Remove Duplicates from Sorted Array
LeetCode #26 · Easy · Arrays · C++ solution with worked-out approach and complexity analysis.
Approach
Two-pointer (fast-slow)
Use 'uniq' as the position to write the next unique element. Iterate through the array; when we find a value greater than the last unique value, we write it to nums[uniq] and increment uniq. This works because the array is sorted.
Time
O(n)
Space
O(1)
Problem description(from LeetCode)
Given an integer array nums sorted in non-decreasing order, remove the duplicates in-place such that each unique element appears only once. The relative order of the elements should be kept the same. Then return the number of unique elements. Do not allocate extra space for another array; you must do this by modifying the input array in-place with O(1) extra memory.
Examples
Example 1
- Input:
- nums = [1,1,2]
- Output:
- 2, nums = [1,2,_]
- Note:
- Your function should return k = 2, with the first two elements of nums being 1 and 2 respectively. It does not matter what you leave beyond the returned k.
Constraints
- •1 <= nums.length <= 3 * 10^4
- •-10^4 <= nums[i] <= 10^4
- •nums is sorted in non-decreasing order.
C++ Solution
solution.cpp
class Solution {
public:
int removeDuplicates(vector<int> &nums) {
int uniq = 0;
int curr = INT_MIN; // sentinel smaller than any possible value
for (int i = 0; i < nums.size(); ++i) {
if (nums[i] > curr) {
curr = nums[i];
nums[uniq] = nums[i];
uniq++;
}
}
return uniq;
}
};

= = = = = = =

Task directions —
Quote the page on removing duplicates from a sorted array word for word, from "Problem description(from LeetCode)" up to and including "the returned k.".

= = = = = = =

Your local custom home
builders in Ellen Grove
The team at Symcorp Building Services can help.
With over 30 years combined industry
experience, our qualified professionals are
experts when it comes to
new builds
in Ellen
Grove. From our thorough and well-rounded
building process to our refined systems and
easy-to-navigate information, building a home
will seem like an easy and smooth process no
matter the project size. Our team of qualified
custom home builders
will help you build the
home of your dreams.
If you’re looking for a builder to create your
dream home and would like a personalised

= = = = = = =

Response to this exercise —
Problem description(from LeetCode)
Given an integer array nums sorted in non-decreasing order, remove the duplicates in-place such that each unique element appears only once. The relative order of the elements should be kept the same. Then return the number of unique elements. Do not allocate extra space for another array; you must do this by modifying the input array in-place with O(1) extra memory.
Examples
Example 1
- Input:
- nums = [1,1,2]
- Output:
- 2, nums = [1,2,_]
- Note:
- Your function should return k = 2, with the first two elements of nums being 1 and 2 respectively. It does not matter what you leave beyond the returned k.